In the summer of 2003, I was standing in my sunroom, holding my six-month-old little boy in my arms, and watching the willow tree in my backyard bend over until it was almost parallel with the ground. In the aftermath of the straight-line wind storm that came to be known as Hurricane Elvis, winds with gusts that topped 100 mph knocked out power to much of the Memphis metropolitan area. Some people were without power for three weeks.
Fast-forward to Memorial Day weekend of 2017, and the as-yet-to-be-named storm (contenders are Return of Elvis and Memphis in Mayhem) followed in Hurricane Elvis’s footsteps. Fortunately, not as many people were impacted, because Elvis had already taken out most of the older, weaker trees. Still, at one point, almost 50% of the local utility company’s customers were without power.
However, while the storms and their impacts were similar, there was one big difference: Social media wasn’t a thing in 2003. In 2017, Memphis Light, Gas, and Water (MLGW) had to work almost as hard on social outreach via Facebook and Twitter as they did on line repair.
And that’s where things went bad. People were getting frustrated with MLGW posts that sometimes referred to “customers without power” and sometimes as “people without power.” Somebody (not an MLGW employee) tried to explain the difference between “number of customers” and “number of people affected,” and things got ugly fast. The poster was actually trying to help MLGW by explaining that an account is associated with an address, and there are often multiple people living at any single address. Unfortunately, an employee who was obviously at his/her wit’s end fired back at the person who was trying to help, claiming that they were accusing MLGW of not seeing customers as people.

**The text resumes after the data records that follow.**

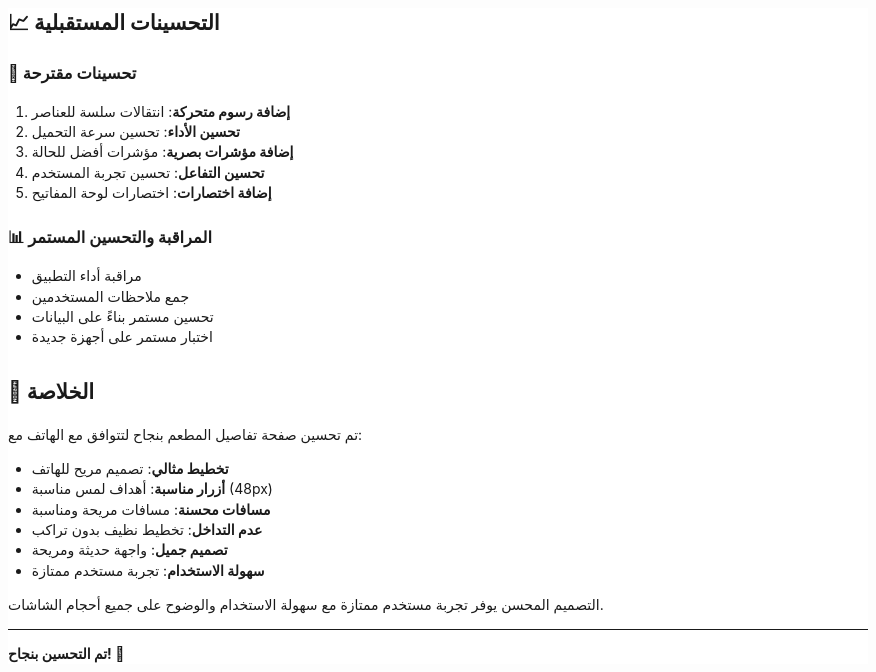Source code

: ## 📈 التحسينات المستقبلية

### 🔮 تحسينات مقترحة
1. **إضافة رسوم متحركة**: انتقالات سلسة للعناصر
2. **تحسين الأداء**: تحسين سرعة التحميل
3. **إضافة مؤشرات بصرية**: مؤشرات أفضل للحالة
4. **تحسين التفاعل**: تحسين تجربة المستخدم
5. **إضافة اختصارات**: اختصارات لوحة المفاتيح

### 📊 المراقبة والتحسين المستمر
- مراقبة أداء التطبيق
- جمع ملاحظات المستخدمين
- تحسين مستمر بناءً على البيانات
- اختبار مستمر على أجهزة جديدة

## 🎉 الخلاصة

تم تحسين صفحة تفاصيل المطعم بنجاح لتتوافق مع الهاتف مع:

- **تخطيط مثالي**: تصميم مريح للهاتف
- **أزرار مناسبة**: أهداف لمس مناسبة (48px)
- **مسافات محسنة**: مسافات مريحة ومناسبة
- **عدم التداخل**: تخطيط نظيف بدون تراكب
- **تصميم جميل**: واجهة حديثة ومريحة
- **سهولة الاستخدام**: تجربة مستخدم ممتازة

التصميم المحسن يوفر تجربة مستخدم ممتازة مع سهولة الاستخدام والوضوح على جميع أحجام الشاشات.

---

**تم التحسين بنجاح! 🎉**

First, let me say that I get it. When it’s summer in Memphis (contrary to popular belief, it’s both the heat AND the humidity) and people are without power for days on end, nobody likes the utility company unless the trucks are on their own street. Still, as much as social media gives you a great PR opportunity, it also gives you the opportunity to shoot yourself in the foot. So let’s look at some rules for how NOT to do that:
- Don’t get defensive. When it’s your job to restore power to thousands of hot, sweaty people who are sitting there watching their food spoil, just don’t. When your business — even if it’s due to something that’s out of your control — makes your customers’ lives harder, you’re going to get some snark. Don’t snark back. That projects what politicians refer to as being out of touch. Don’t sit there in your office — which clearly has power — and chastise people for being cranky that their grocery bill for the month is going to double. Take your lumps, whether you think you deserve them or not.
- Stop, breathe, and think. I am grateful every day that the internet wasn’t around when I was a teenager with insufficient impulse control. Not too long ago, people like this unfortunate employee would have encountered barriers that allowed time for common sense to kick in. Those barriers are gone now. But just because you can respond to a comment or Tweet in seconds doesn’t mean you should. In fact, it most likely means you shouldn’t. If your fingers are flying across the keyboard before you’ve even finished reading…step away from the keyboard, pull yourself together, and decide whether you really want to publish whatever it is you were typing.
- Don’t attack your allies. When it seems like everybody is throwing punches, be aware that you’re more likely to inflict friendly fire. The person who posted this particular Tweet was actually trying to help rather than suggesting that the utility company didn’t see customers as people.
- Don’t make excuses. Reasons and explanations are one thing. Excuses, on the other hand, make the implicit suggestion that everyone is expecting too much from you and that you’re the victim. Sure, go ahead and educate people on the problem, how you’re resolving it, and how long it’s going to take. But don’t imply that, once you’ve given your explanation, people should just shut up and be happy.
- Realize that the internet is eternally unforgiving. Because screenshots happen. Even if you delete a message, if it was bad enough, somebody will have taken a screenshot already. It’s not like retrieving a hand-written note off of someone’s desk. Once it’s out there, it takes on a life of its own and can make an already unpleasant situation that much worse. And, while social sharing is is a good goal to have, you don’t want to get it for the wrong reasons.
- Know when you’ve had enough. Crisis management is no fun. Dedication is great, but not when you get to the point that you’re actually doing your company harm. Know when you’re at your limit, and have the courage to say so.
The bottom line about social media in crisis management is that it ain’t about you. If your main goal is to get people to have a better opinion of you, you’re going to mess up. Instead, focus on the people who are affected by whatever crisis you’re managing. A successful social media crisis campaign focuses on your customers. If it doesn’t help them weather the crisis, step away from the keyboard and just keep quiet.